● WHAT YOU WILL DO
In the listing below, write out the lines from the one containing "collector number: 2336" to the one containing "state / province: North Carolina", both included, reproducing each line word for word.

# # # #

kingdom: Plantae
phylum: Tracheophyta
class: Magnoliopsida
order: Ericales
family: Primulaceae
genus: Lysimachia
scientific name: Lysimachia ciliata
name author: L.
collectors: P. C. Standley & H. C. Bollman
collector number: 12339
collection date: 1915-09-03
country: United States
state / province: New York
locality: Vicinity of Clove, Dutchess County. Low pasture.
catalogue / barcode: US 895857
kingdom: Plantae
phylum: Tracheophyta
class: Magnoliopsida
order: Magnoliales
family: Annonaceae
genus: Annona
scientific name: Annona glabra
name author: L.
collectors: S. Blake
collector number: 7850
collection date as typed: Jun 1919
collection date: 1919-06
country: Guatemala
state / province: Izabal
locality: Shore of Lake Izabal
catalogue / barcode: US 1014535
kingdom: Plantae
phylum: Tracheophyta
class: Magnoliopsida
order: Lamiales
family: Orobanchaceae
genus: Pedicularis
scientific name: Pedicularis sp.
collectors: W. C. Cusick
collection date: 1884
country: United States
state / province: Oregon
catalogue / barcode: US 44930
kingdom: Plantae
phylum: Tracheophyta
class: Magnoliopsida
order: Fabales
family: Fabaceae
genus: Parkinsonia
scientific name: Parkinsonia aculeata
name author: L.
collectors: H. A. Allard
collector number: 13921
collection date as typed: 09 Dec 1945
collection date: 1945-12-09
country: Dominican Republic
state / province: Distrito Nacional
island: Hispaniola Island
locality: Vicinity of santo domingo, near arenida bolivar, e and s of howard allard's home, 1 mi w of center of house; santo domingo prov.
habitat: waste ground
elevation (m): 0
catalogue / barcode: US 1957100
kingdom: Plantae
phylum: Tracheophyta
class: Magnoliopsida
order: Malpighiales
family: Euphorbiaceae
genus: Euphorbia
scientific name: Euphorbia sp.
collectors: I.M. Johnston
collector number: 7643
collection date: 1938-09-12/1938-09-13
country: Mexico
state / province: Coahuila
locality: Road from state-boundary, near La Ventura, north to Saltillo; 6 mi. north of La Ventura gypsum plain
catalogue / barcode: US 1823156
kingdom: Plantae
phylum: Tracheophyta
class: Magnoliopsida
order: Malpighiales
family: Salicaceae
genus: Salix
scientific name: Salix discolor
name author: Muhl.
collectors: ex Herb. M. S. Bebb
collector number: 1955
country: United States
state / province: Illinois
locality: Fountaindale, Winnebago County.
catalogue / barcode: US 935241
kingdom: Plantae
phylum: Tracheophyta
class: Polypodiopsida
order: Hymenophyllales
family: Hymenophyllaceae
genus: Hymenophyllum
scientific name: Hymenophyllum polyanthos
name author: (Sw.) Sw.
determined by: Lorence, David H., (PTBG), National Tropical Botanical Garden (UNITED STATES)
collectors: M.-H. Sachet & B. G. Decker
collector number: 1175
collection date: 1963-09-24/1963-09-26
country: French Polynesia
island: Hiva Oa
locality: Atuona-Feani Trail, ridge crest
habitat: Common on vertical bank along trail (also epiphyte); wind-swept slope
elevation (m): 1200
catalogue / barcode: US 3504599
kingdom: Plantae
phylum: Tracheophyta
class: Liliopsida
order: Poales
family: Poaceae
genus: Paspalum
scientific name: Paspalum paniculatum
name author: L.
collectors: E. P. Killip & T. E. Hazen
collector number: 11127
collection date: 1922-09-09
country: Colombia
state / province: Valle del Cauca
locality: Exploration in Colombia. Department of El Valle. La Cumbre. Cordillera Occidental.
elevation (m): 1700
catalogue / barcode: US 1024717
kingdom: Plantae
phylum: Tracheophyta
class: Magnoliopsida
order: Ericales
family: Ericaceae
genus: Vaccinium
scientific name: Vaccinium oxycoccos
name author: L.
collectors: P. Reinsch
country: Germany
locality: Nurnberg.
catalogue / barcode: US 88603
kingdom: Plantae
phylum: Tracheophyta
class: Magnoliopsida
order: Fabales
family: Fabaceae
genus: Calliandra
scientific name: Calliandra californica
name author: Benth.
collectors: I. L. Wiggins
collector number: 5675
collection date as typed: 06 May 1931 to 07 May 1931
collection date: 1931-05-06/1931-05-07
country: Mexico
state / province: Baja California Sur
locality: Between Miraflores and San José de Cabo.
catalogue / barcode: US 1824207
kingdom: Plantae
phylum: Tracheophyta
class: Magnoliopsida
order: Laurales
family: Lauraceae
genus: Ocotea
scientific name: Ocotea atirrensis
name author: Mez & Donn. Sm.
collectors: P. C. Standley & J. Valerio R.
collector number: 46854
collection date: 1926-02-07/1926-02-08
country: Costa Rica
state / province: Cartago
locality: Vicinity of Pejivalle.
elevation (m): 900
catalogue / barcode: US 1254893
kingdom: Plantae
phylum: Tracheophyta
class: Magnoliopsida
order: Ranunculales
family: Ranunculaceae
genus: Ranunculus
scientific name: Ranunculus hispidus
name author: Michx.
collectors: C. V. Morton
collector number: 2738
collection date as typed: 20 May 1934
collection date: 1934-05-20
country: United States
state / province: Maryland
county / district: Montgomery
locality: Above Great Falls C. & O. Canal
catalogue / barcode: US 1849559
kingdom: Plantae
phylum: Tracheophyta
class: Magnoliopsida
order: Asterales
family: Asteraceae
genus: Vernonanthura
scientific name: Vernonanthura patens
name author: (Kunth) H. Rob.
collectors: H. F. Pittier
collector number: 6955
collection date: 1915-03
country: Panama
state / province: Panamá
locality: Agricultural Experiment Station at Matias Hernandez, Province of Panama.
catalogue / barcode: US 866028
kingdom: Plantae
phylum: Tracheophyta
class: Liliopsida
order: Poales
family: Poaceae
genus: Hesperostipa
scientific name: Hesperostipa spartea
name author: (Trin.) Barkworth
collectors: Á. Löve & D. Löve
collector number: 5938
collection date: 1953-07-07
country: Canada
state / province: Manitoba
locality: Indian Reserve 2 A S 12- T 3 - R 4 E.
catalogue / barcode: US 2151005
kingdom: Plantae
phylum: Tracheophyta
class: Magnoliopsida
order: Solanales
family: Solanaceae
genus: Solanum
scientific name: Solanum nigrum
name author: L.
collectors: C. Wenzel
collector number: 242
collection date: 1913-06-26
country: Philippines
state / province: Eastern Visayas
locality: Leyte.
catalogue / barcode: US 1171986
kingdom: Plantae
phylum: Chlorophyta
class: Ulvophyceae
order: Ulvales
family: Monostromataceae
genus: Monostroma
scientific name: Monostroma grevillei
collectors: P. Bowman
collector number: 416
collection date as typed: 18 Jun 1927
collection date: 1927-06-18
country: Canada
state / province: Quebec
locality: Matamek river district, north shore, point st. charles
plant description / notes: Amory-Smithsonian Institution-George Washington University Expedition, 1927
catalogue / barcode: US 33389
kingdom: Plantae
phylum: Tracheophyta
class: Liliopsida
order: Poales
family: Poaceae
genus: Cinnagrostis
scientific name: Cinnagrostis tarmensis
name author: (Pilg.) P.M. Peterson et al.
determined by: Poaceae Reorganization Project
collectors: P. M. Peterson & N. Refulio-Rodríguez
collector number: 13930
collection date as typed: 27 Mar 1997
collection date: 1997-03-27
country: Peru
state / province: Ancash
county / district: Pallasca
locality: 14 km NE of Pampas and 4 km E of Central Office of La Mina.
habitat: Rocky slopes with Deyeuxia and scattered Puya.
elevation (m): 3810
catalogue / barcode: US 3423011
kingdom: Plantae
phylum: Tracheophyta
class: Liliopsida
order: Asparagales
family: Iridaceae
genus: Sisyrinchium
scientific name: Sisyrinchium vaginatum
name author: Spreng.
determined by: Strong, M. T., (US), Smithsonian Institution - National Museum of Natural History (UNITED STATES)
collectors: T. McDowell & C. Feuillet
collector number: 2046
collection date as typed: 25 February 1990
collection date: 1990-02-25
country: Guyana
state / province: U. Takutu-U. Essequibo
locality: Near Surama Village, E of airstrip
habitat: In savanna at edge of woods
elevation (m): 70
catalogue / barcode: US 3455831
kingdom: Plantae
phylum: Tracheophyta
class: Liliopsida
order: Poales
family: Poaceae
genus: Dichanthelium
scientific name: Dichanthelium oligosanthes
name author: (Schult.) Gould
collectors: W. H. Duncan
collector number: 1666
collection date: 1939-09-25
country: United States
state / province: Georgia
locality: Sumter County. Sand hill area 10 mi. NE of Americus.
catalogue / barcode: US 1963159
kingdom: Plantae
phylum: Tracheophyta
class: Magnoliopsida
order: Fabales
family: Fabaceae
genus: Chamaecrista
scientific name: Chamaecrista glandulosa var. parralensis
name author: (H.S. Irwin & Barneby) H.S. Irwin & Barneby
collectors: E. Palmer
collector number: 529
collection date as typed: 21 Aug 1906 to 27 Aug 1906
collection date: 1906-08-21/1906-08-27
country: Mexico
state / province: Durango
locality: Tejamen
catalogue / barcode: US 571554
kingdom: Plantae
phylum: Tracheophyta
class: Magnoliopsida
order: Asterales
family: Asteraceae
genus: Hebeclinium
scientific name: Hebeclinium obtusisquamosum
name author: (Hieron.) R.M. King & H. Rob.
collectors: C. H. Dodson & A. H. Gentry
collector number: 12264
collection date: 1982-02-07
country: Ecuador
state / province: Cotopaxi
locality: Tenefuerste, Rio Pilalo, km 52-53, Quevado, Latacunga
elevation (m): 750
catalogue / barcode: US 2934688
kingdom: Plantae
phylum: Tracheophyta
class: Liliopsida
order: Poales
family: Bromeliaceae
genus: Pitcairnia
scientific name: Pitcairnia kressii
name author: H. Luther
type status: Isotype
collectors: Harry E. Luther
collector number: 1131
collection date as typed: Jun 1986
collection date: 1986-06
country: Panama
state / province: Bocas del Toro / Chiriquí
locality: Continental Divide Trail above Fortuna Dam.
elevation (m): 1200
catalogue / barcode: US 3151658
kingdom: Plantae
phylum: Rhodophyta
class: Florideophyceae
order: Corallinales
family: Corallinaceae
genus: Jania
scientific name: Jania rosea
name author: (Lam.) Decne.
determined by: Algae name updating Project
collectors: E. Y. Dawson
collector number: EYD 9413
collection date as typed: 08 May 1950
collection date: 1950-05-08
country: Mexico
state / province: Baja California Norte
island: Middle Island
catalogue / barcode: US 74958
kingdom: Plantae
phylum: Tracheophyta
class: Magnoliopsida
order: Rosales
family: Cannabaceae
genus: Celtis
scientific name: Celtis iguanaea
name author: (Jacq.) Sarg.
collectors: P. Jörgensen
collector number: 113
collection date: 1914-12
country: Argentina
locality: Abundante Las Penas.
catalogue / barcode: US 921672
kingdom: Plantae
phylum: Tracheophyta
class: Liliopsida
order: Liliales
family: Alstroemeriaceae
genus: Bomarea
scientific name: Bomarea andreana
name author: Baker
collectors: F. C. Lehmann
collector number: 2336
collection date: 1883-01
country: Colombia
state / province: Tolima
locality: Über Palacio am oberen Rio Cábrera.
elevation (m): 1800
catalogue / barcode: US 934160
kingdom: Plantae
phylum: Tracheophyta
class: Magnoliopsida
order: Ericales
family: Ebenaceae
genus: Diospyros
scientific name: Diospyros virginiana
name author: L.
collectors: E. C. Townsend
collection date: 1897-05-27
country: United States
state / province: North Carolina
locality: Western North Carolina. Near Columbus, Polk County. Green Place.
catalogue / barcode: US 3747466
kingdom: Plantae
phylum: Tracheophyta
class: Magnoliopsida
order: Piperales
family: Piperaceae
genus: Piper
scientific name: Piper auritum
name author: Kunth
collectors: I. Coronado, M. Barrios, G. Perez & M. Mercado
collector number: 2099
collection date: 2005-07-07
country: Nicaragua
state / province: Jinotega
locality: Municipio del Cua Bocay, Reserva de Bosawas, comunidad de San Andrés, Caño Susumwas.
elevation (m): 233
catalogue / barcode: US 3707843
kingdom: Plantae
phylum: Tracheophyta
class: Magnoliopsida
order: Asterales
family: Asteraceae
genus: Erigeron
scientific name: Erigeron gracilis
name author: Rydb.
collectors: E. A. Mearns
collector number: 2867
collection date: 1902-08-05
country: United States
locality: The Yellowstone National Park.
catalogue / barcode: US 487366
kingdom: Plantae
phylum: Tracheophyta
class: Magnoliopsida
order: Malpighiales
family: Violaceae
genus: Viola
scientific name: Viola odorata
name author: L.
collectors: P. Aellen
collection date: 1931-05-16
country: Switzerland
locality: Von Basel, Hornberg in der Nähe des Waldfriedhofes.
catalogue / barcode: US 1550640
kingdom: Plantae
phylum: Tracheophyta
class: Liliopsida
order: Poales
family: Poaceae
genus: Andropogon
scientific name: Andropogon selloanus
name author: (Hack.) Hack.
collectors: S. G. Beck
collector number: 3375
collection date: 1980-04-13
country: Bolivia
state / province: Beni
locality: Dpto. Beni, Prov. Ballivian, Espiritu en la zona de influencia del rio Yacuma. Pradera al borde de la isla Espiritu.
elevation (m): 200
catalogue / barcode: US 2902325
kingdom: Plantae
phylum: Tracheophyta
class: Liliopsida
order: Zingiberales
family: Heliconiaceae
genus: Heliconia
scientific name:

# # # #

● OUTPUT BELOW
collector number: 2336
collection date: 1883-01
country: Colombia
state / province: Tolima
locality: Über Palacio am oberen Rio Cábrera.
elevation (m): 1800
catalogue / barcode: US 934160
kingdom: Plantae
phylum: Tracheophyta
class: Magnoliopsida
order: Ericales
family: Ebenaceae
genus: Diospyros
scientific name: Diospyros virginiana
name author: L.
collectors: E. C. Townsend
collection date: 1897-05-27
country: United States
state / province: North Carolina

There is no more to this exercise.